Prefix Sum 2D

Concept

2D prefix sum extends the 1D idea to a grid. pref[i][j] stores the sum of all elements in the rectangle from (1,1) to (i,j). Any rectangular subregion sum can then be computed in O(1) using inclusion-exclusion: add the full rectangle, subtract the two overlapping strips, add back the doubly-subtracted corner.

When to Use

• ▸Multiple rectangle sum queries on a static 2D grid
• ▸Forest/tree counting in a grid region
• ▸Any problem asking 'sum of values in rectangle (x1,y1) to (x2,y2)'
• ▸Reducing O(n*m) per query to O(1) per query

Intuition

Build the prefix sum grid: pref[i][j] = value + left + top - top-left (to avoid double counting). To query rectangle (x1,y1)-(x2,y2), use inclusion-exclusion: take the big rectangle pref[x2][y2], subtract the strip above and the strip to the left, then add back the corner that was subtracted twice.
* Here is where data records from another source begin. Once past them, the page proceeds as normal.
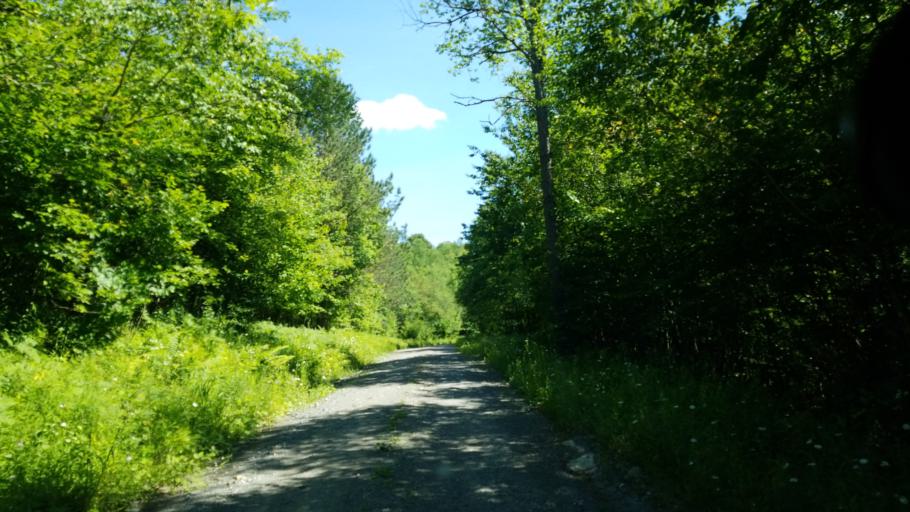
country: US
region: Pennsylvania
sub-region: Clearfield County
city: Clearfield
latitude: 41.2136
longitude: -78.3861
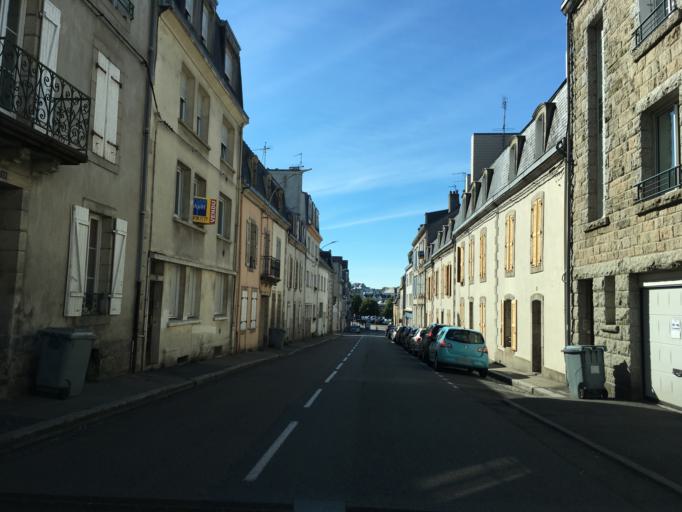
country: FR
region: Brittany
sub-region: Departement du Finistere
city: Quimper
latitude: 47.9931
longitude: -4.0902
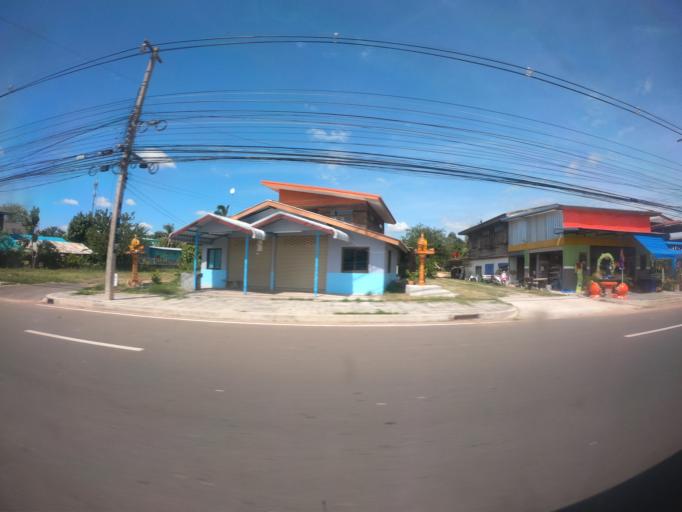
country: TH
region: Surin
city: Prasat
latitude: 14.6178
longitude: 103.4146
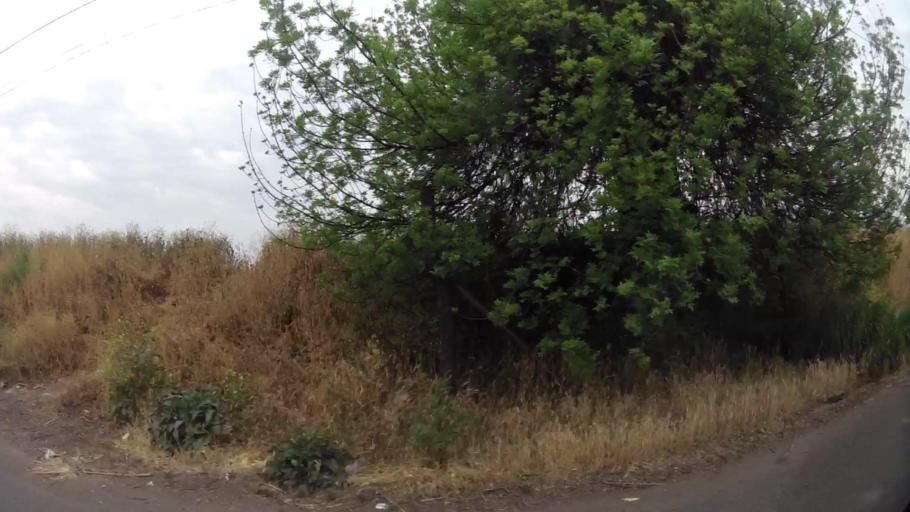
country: CL
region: Santiago Metropolitan
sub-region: Provincia de Chacabuco
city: Chicureo Abajo
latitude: -33.2604
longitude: -70.7619
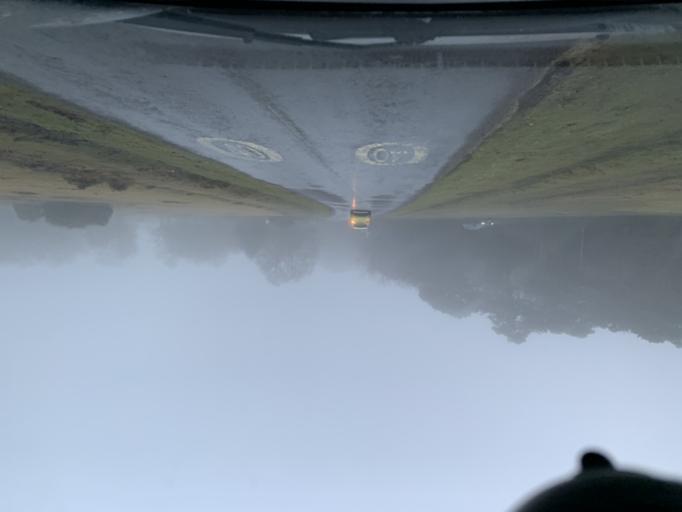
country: GB
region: England
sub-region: Hampshire
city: Cadnam
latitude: 50.9319
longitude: -1.6545
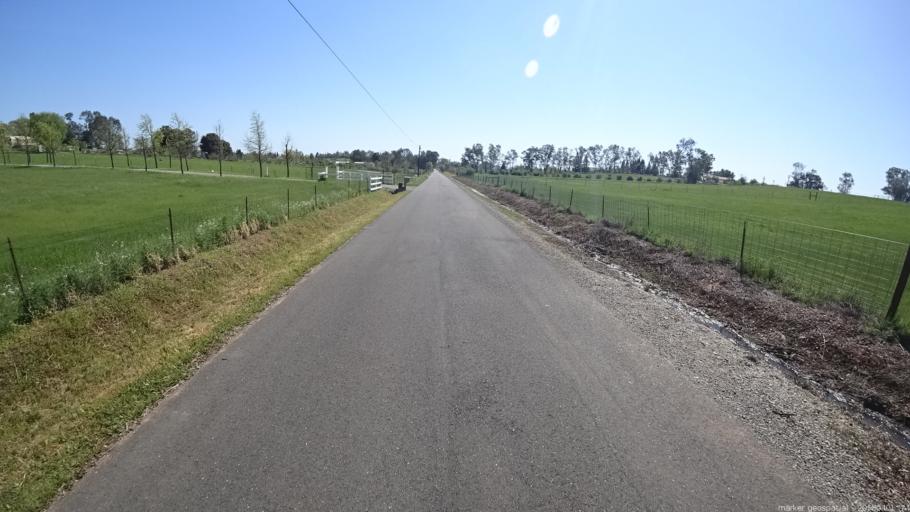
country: US
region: California
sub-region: Sacramento County
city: Wilton
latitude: 38.4137
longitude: -121.2456
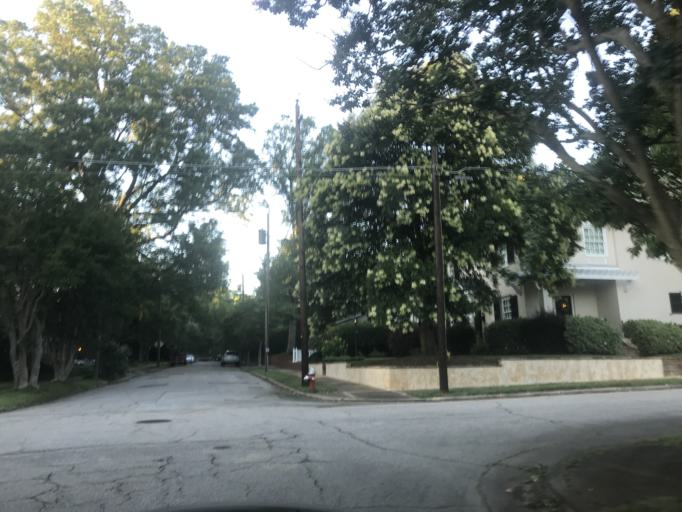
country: US
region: North Carolina
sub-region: Wake County
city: West Raleigh
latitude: 35.7996
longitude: -78.6421
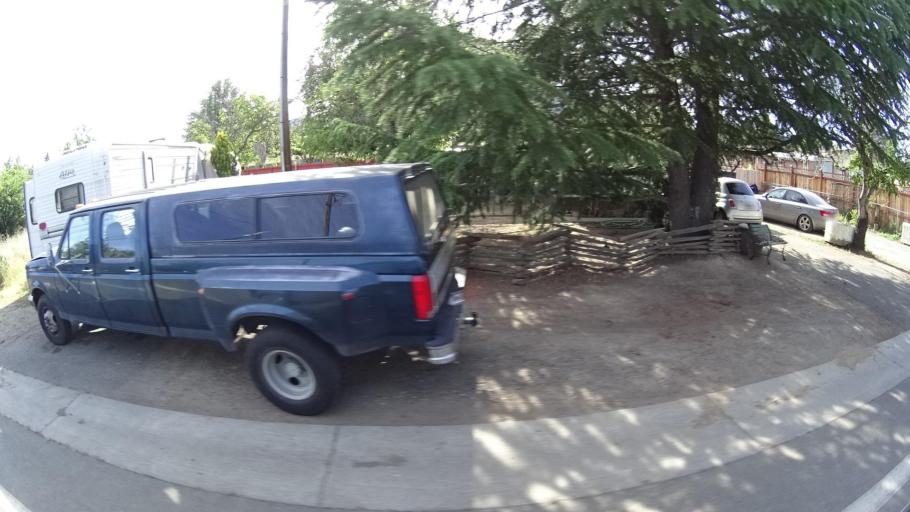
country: US
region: California
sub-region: Lake County
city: Kelseyville
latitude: 38.9808
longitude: -122.8315
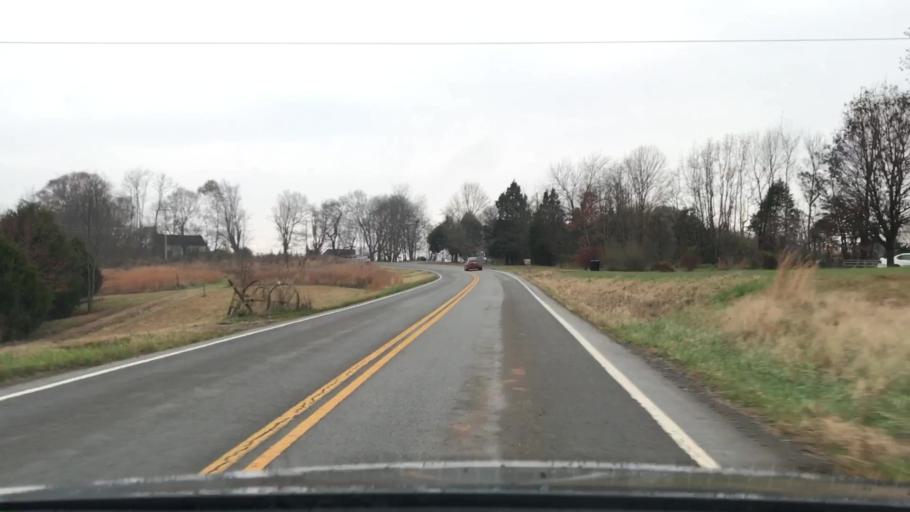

Drawing it on paper makes the formula click instantly.

Complexity

Template Code

#include<bits/stdc++.h>
using namespace std;

int main(){
    ios_base::sync_with_stdio(0), cin.tie(0);

    int n, m;
    cin >> n >> m;

    vector<vector<int>> pref(n+1, vector<int>(m+1, 0));
    int x;
    for(int i = 1; i <= n; i++){
        for(int j = 1; j <= m; j++){
            cin >> x;
            pref[i][j] = x + pref[i-1][j] + pref[i][j-1] - pref[i-1][j-1];
        }
    }

    int q, sum;
    int x1, y1, x2, y2;
    cin >> q;
    for(int i = 0; i < q; i++){
        cin >> x1 >> y1 >> x2 >> y2;
        sum = pref[x2][y2] - pref[x1-1][y2] - pref[x2][y1-1] + pref[x1-1][y1-1];
        cout << sum << "\n";
    }

    return 0;
}

// Sample Input:
// 3 3
// 1 2 3
// 4 5 6
// 7 8 9
// 2
// 1 1 2 2
// 1 1 3 3
//
// Sample Output:
// 12
// 45